### WHAT YOU WILL DO
Each line below is to be written out once more, precisely as given.

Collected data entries
◇ ◇ ◇

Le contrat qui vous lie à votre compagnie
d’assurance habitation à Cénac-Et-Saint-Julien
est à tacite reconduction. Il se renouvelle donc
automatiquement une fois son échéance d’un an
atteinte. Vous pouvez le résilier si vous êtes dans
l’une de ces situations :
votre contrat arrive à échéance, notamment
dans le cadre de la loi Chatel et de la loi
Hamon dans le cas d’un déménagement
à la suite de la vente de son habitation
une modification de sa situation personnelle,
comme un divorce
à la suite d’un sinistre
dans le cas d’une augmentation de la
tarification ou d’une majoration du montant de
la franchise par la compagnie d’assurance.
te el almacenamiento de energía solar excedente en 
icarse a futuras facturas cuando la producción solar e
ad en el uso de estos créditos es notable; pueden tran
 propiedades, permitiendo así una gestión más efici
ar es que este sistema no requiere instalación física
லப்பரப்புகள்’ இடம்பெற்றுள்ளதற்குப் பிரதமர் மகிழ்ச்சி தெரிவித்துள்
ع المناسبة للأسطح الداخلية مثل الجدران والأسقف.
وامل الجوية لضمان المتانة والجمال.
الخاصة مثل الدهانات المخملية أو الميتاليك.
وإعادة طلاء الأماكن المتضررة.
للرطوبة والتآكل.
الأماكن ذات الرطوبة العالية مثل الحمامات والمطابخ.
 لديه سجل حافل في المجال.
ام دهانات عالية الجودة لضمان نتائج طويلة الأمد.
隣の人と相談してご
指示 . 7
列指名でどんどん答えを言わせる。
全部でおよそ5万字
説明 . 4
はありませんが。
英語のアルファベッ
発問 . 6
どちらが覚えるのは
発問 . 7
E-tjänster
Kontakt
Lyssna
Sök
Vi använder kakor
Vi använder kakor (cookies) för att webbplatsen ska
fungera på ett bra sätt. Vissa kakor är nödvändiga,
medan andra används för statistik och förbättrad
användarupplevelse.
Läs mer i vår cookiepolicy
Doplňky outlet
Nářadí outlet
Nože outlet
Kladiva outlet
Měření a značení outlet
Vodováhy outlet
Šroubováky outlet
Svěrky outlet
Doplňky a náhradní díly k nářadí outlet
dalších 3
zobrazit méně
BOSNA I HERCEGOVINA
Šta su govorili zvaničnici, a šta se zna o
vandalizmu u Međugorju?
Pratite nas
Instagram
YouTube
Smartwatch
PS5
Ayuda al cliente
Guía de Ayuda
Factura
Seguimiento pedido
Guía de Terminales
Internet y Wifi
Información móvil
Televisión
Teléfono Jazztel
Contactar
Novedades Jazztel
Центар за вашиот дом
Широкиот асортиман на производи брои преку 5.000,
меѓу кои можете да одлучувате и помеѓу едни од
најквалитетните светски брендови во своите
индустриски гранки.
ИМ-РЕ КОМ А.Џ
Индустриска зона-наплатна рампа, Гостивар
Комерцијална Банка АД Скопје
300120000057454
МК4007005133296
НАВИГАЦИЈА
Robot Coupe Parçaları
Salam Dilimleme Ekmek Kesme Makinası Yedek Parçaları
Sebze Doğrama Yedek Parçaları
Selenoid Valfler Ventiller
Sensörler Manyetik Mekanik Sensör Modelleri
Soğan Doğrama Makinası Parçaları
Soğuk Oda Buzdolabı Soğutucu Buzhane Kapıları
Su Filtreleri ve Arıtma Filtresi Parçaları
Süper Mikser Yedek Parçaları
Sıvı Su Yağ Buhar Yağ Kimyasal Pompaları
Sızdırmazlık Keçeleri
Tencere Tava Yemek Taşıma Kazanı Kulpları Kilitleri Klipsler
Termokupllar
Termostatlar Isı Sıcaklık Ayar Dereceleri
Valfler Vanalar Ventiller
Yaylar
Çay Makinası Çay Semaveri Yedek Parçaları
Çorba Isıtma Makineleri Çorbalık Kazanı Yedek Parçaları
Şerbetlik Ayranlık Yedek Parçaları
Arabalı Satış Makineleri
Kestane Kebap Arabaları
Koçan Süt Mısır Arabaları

◇ ◇ ◇

### OUTPUT FOR THIS EXERCISE
Le contrat qui vous lie à votre compagnie
d’assurance habitation à Cénac-Et-Saint-Julien
est à tacite reconduction. Il se renouvelle donc
automatiquement une fois son échéance d’un an
atteinte. Vous pouvez le résilier si vous êtes dans
l’une de ces situations :
votre contrat arrive à échéance, notamment
dans le cadre de la loi Chatel et de la loi
Hamon dans le cas d’un déménagement
à la suite de la vente de son habitation
une modification de sa situation personnelle,
comme un divorce
à la suite d’un sinistre
dans le cas d’une augmentation de la
tarification ou d’une majoration du montant de
la franchise par la compagnie d’assurance.
te el almacenamiento de energía solar excedente en 
icarse a futuras facturas cuando la producción solar e
ad en el uso de estos créditos es notable; pueden tran
 propiedades, permitiendo así una gestión más efici
ar es que este sistema no requiere instalación física
லப்பரப்புகள்’ இடம்பெற்றுள்ளதற்குப் பிரதமர் மகிழ்ச்சி தெரிவித்துள்
ع المناسبة للأسطح الداخلية مثل الجدران والأسقف.
وامل الجوية لضمان المتانة والجمال.
الخاصة مثل الدهانات المخملية أو الميتاليك.
وإعادة طلاء الأماكن المتضررة.
للرطوبة والتآكل.
الأماكن ذات الرطوبة العالية مثل الحمامات والمطابخ.
 لديه سجل حافل في المجال.
ام دهانات عالية الجودة لضمان نتائج طويلة الأمد.
隣の人と相談してご
指示 . 7
列指名でどんどん答えを言わせる。
全部でおよそ5万字
説明 . 4
はありませんが。
英語のアルファベッ
発問 . 6
どちらが覚えるのは
発問 . 7
E-tjänster
Kontakt
Lyssna
Sök
Vi använder kakor
Vi använder kakor (cookies) för att webbplatsen ska
fungera på ett bra sätt. Vissa kakor är nödvändiga,
medan andra används för statistik och förbättrad
användarupplevelse.
Läs mer i vår cookiepolicy
Doplňky outlet
Nářadí outlet
Nože outlet
Kladiva outlet
Měření a značení outlet
Vodováhy outlet
Šroubováky outlet
Svěrky outlet
Doplňky a náhradní díly k nářadí outlet
dalších 3
zobrazit méně
BOSNA I HERCEGOVINA
Šta su govorili zvaničnici, a šta se zna o
vandalizmu u Međugorju?
Pratite nas
Instagram
YouTube
Smartwatch
PS5
Ayuda al cliente
Guía de Ayuda
Factura
Seguimiento pedido
Guía de Terminales
Internet y Wifi
Información móvil
Televisión
Teléfono Jazztel
Contactar
Novedades Jazztel
Центар за вашиот дом
Широкиот асортиман на производи брои преку 5.000,
меѓу кои можете да одлучувате и помеѓу едни од
најквалитетните светски брендови во своите
индустриски гранки.
ИМ-РЕ КОМ А.Џ
Индустриска зона-наплатна рампа, Гостивар
Комерцијална Банка АД Скопје
300120000057454
МК4007005133296
НАВИГАЦИЈА
Robot Coupe Parçaları
Salam Dilimleme Ekmek Kesme Makinası Yedek Parçaları
Sebze Doğrama Yedek Parçaları
Selenoid Valfler Ventiller
Sensörler Manyetik Mekanik Sensör Modelleri
Soğan Doğrama Makinası Parçaları
Soğuk Oda Buzdolabı Soğutucu Buzhane Kapıları
Su Filtreleri ve Arıtma Filtresi Parçaları
Süper Mikser Yedek Parçaları
Sıvı Su Yağ Buhar Yağ Kimyasal Pompaları
Sızdırmazlık Keçeleri
Tencere Tava Yemek Taşıma Kazanı Kulpları Kilitleri Klipsler
Termokupllar
Termostatlar Isı Sıcaklık Ayar Dereceleri
Valfler Vanalar Ventiller
Yaylar
Çay Makinası Çay Semaveri Yedek Parçaları
Çorba Isıtma Makineleri Çorbalık Kazanı Yedek Parçaları
Şerbetlik Ayranlık Yedek Parçaları
Arabalı Satış Makineleri
Kestane Kebap Arabaları
Koçan Süt Mısır Arabaları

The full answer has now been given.